This special issue of Subtropics features over thirty translations from France, Japan, Russia, Spain, Romania, Argentina, Mexico, and other countries that interpret a variety of crossings. “Hazaran,” by nobel laureate J.M.G. Le Clézio, introduces a mysterious handyman and storyteller who leads his neighbors when they learn that the government plans to evict them from Frenchman’s Dyke, a shantytown populated by migrants. The story concludes with an exodus as one character, Alia, glances back at the darkened shore. Translation can inspire feelings of displacement, but at its best, becomes appreciable as confident work rather than as a shadow of the original.
Noteworthy examples include the move from curiosity to obsession in “A Guide to Famous Stabbings” by Bernard Quiriny, a story about a man’s journey to join the “eclipsees” (writers who produce only one work and then renounce writing); the tension between a mother’s desire to protect her son and his freedom to choose his own future in Fumiko Enchi’s “Black Hydrangea”; and “the border between dream and sleeplessness” in “Another White Sea,” a poem by Alberto Blanco.

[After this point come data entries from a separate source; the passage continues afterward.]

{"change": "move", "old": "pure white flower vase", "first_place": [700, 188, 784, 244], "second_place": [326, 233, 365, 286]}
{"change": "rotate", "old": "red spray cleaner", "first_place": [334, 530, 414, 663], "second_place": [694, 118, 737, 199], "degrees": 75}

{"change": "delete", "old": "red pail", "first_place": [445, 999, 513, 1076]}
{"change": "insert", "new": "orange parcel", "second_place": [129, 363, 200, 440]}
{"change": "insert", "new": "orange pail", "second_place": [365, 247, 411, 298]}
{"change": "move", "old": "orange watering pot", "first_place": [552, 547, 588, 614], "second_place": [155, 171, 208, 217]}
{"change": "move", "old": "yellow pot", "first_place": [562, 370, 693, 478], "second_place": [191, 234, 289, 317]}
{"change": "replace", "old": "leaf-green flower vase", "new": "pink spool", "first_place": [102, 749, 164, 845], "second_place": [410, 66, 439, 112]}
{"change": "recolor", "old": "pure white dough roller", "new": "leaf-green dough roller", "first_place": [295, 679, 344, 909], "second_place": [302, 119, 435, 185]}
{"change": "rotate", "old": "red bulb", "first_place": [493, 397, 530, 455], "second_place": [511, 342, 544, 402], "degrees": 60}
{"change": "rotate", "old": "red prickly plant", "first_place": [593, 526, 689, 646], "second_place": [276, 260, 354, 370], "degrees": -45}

Poems are printed side by side in their original languages and in translation. The most ample selection contains six poems by Seyhan Erozçelik that employ the rose as a symbol. Several poems investigate similarly artistic subjects: color in Aleksandr Kushner’s “Here’s What I Envy”; Edward Hopper in two poems by Ernest Farrés; and ephemeral beauty in Chuya Nakahar’s “A Fairy Tale” and “Song for a Summer Day.” A few poems explore darker moments, such as “Three Hero Songs” by Gerrit Kouwenaar:
Count the feet, the footnotes, the art,
pace the put-out
wheelchairs in books, kiss
the down of the blood-young widows, cook
the feast of childflesh, lick
the sick of the rod, slap me with peace
to the all-seeing sightlessness.
Nearly all of the poems offer a change of pace – not in the touristic sense, which may initially focus on the simpler pleasure of hearing a range of voices, but in their breadth and frequently deft use of silence.

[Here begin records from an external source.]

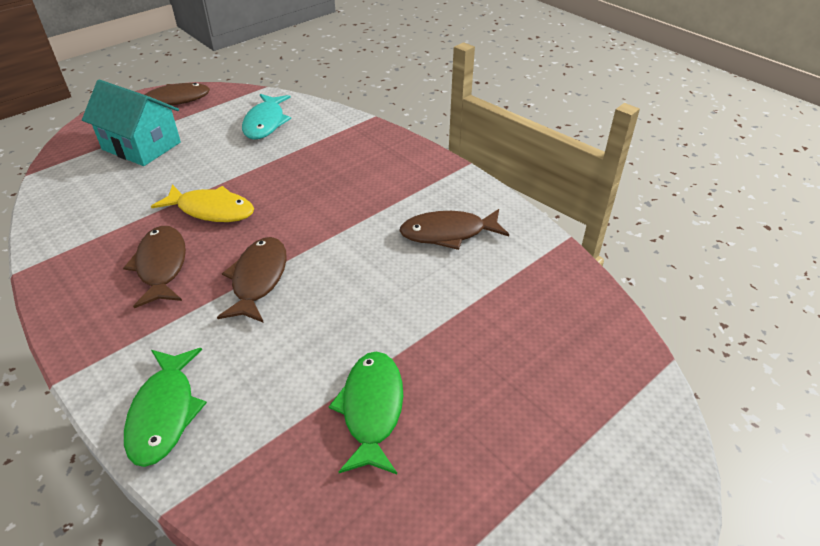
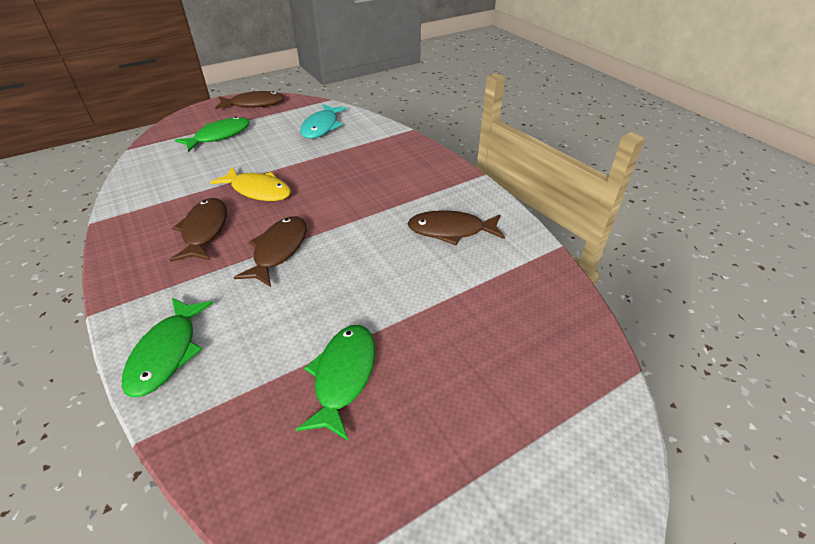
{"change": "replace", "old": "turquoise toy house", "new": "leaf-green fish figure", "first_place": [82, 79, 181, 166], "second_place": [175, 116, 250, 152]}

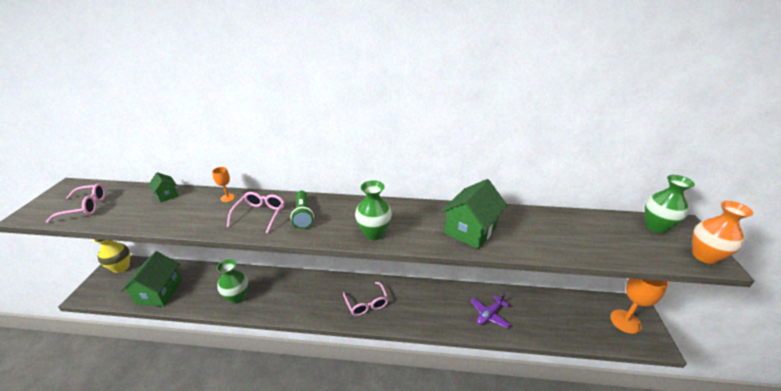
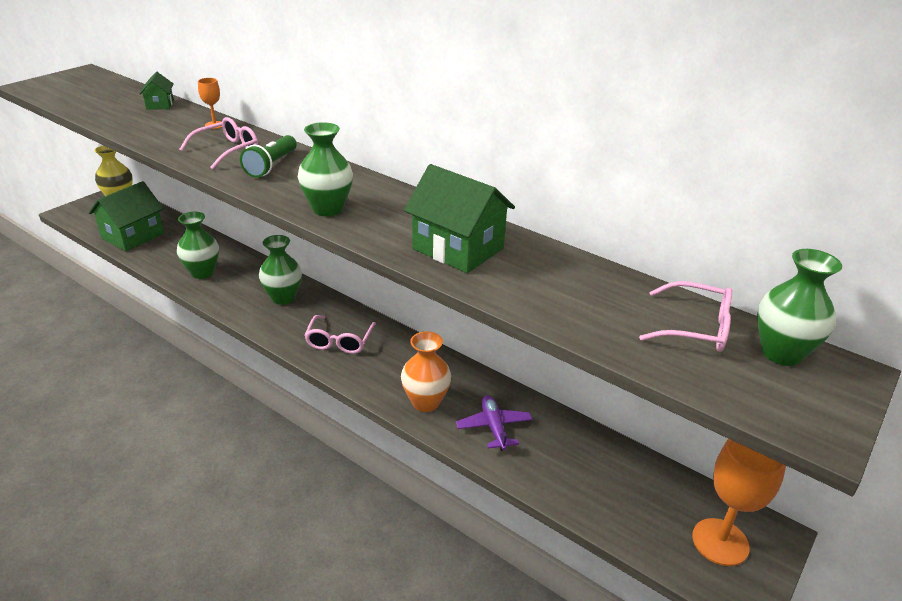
{"change": "insert", "new": "leaf-green flower vase", "second_place": [259, 235, 302, 305]}
{"change": "move", "old": "pink spectacles", "first_place": [46, 183, 105, 223], "second_place": [639, 281, 732, 352]}
{"change": "move", "old": "orange flower vase", "first_place": [692, 201, 753, 264], "second_place": [401, 331, 451, 412]}
{"change": "rotate", "old": "leaf-green toy house", "first_place": [441, 179, 507, 249], "second_place": [404, 164, 515, 273], "degrees": 60}
{"change": "rotate", "old": "royal purple toy plane", "first_place": [470, 293, 511, 328], "second_place": [456, 395, 532, 451], "degrees": 90}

Stories include only the English, which may disappoint a few readers, but they retain a tactile quality, whether they detail realistic or imaginary scenes. It’s easy to assume that they capture the right spirit. In the words of Manoel de Barros, whose poem “The Book About Nothing” is also included, “It’s impossible for the mouth to be absent in language: no words stay abandoned / from the being that revealed them.”